- Consigne -
Dans le texte sur la politique migratoire du PS, mettez sous forme de liste le paragraphe qui commence par « La circulaire Chevènement inaugure », en conservant ses faits essentiels.

- Texte de la page -
※ ※ ※
1981 : ENTRE RÉGULARISATION
LARGE ET CONSTRUCTION
DES CRA.

Les vieux
militants rappellent
aujourd’hui avec émotion
les régularisations
faites après l’élection de
Mitterrand en 1981. 110 000 titres pour
130 000 demandes. Tous ont cependant
oublié comment cela s’est vraiment passé.
La régularisation n’était même pas dans
le programme de Mitterrand. Quand la
circulaire est publiée, elle conditionne la
délivrance d’un titre de séjour à la présentation
d’un contrat de travail. Déjà les
réflexes de DRH. L’ouverture va créer un
afflux massif de dépôts de dossiers.
Son administration étant complètement
débordée, le nouveau gouvernement fait
le choix d’une régularisation massive avec
des critères très allégés, et, fair play,
détruit les fiches des refusés. Mais, une
fois passé cet épisode, le gouvernement
applique les lois répressives de la droite. Il
se donne même les moyens d’une répression
aggravée en construisant une dizaine
de centres de rétention administratifs
(CRA). Le PS avait pourtant dénoncé celui
d’Arenc, dans le port de Marseille, avant
1981.
Il durcit aussi la loi en accélérant les procédures
d’expulsion et en restreignant le
regroupement familial. C’est de cette
époque (1984) que date l’obligation d’un
logement adapté. De droit revendiqué, le
logement décent devenait imposé à l’immigré
désireux de faire venir sa famille.
Quant à la pratique du charter, elle est
inaugurée non par Pasqua (avec le charter
des 101 Maliens), mais en 1985 par Joxe,
ministre PS de l’Intérieur.

 

1997 : RÉGULARISATION LIMITÉE ET AUGMENTATION
DES EXPULSIONS.

Le gouvernement
Jospin arrive dans un contexte de lutte des
sans-papiers contre les lois Pasqua. La
petite-bourgeoisie est aussi mobilisée
massivement contre le certificat d’hébergement
qu’impose la loi Debré, avec l’obligation
de délation en cas de maintien
en France de l’hébergé. La nouvelle loi
abrogera cette disposition.
La circulaire Chevènement inaugure
une régularisation limitée ciblant les
parents et ceux en France depuis plus de
7 ans. 80 000 sur 170 000 demandes.
Prudents, beaucoup de sans-papiers ne
déposent pas de demande. Les refusés
écopent d’un arrêté de reconduite à la
frontière.
Passé cette période, fini de rire, les circulaires
activent les préfets pour alimenter
la machine à expulser. La loi
Chevènement, censée remplacer la loi
Pasqua-Debré, facilite en fait l’expulsion
(allongement de la rétention) et rend plus
difficile la régularisation. Le combat contre
les collectifs de sans-papiers reprend.
Le gouvernement de la gauche plurielle
aura ainsi à son actif, en 1998, l’expulsion
de plusieurs sans-papiers ayant occupé
deux églises dans Paris.

 


2012 : Du toilettage des lois de droite à la
pratique du tout répressif ?

De ses différents passages au gouvernement,
on peut repérer des analogies dans
la politique du PS. Dans la période qui
précède le retour aux affaires, il relaie
mollement le mouvement social. Il se fend
de quelques déclarations démocratiques
ou humanistes. Avant 1981, c’était contre
la rétention administrative. Avant 1997,
c’était contre l’obligation du certificat d’hébergement.
※ ※ ※
- Données fournies -

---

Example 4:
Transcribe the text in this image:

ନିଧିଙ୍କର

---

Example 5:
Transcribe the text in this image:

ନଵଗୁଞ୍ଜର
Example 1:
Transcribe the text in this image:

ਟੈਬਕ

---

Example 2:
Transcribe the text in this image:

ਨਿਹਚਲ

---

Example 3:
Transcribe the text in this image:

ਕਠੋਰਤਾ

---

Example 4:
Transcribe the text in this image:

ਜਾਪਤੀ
※ ※ ※
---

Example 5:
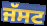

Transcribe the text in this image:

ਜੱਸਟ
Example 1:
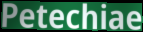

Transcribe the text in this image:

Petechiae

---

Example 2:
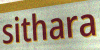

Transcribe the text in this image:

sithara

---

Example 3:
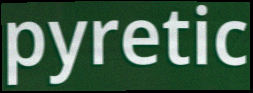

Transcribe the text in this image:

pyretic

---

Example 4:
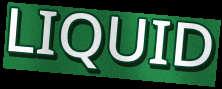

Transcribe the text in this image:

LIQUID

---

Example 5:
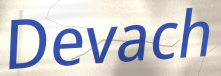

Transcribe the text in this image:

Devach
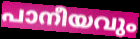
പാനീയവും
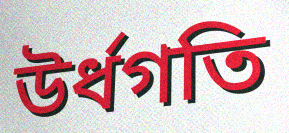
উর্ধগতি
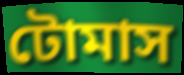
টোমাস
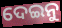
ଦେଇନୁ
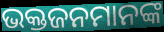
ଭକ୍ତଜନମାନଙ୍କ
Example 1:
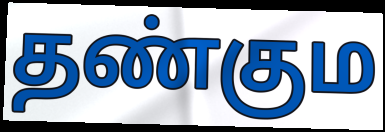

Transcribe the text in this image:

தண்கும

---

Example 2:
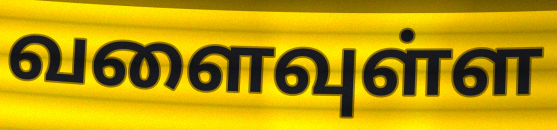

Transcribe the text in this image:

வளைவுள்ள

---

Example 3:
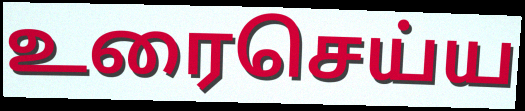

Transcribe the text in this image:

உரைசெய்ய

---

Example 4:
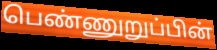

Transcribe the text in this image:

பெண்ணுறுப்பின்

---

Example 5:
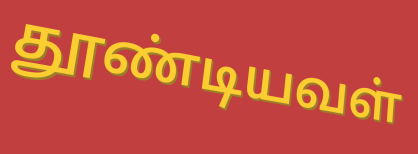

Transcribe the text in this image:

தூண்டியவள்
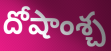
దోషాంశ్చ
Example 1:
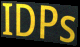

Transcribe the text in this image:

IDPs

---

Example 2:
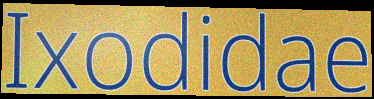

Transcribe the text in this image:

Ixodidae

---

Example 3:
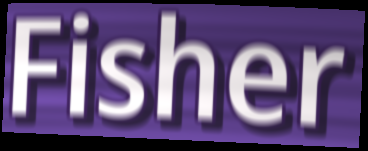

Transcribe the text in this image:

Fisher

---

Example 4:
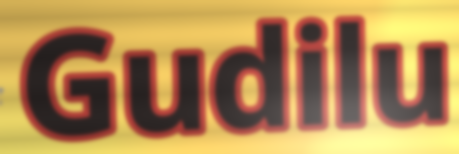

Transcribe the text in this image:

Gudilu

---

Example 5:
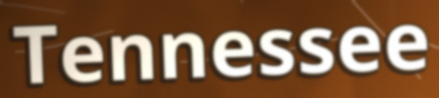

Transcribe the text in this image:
※ ※ ※
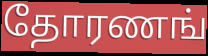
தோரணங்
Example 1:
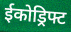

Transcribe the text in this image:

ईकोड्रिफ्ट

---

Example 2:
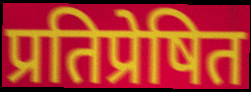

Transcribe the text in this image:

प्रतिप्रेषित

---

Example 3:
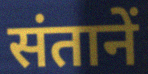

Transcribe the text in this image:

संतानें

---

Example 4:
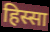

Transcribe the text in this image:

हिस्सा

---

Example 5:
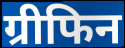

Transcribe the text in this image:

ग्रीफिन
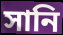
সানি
※ ※ ※
- Résultat -
- La circulaire Chevènement lance une régularisation limitée, destinée aux parents et aux personnes présentes en France depuis plus de 7 ans.
- 80 000 régularisations sont accordées sur 170 000 demandes.
- Par prudence, beaucoup de sans-papiers ne déposent pas de demande.
- Les personnes refusées reçoivent un arrêté de reconduite à la frontière.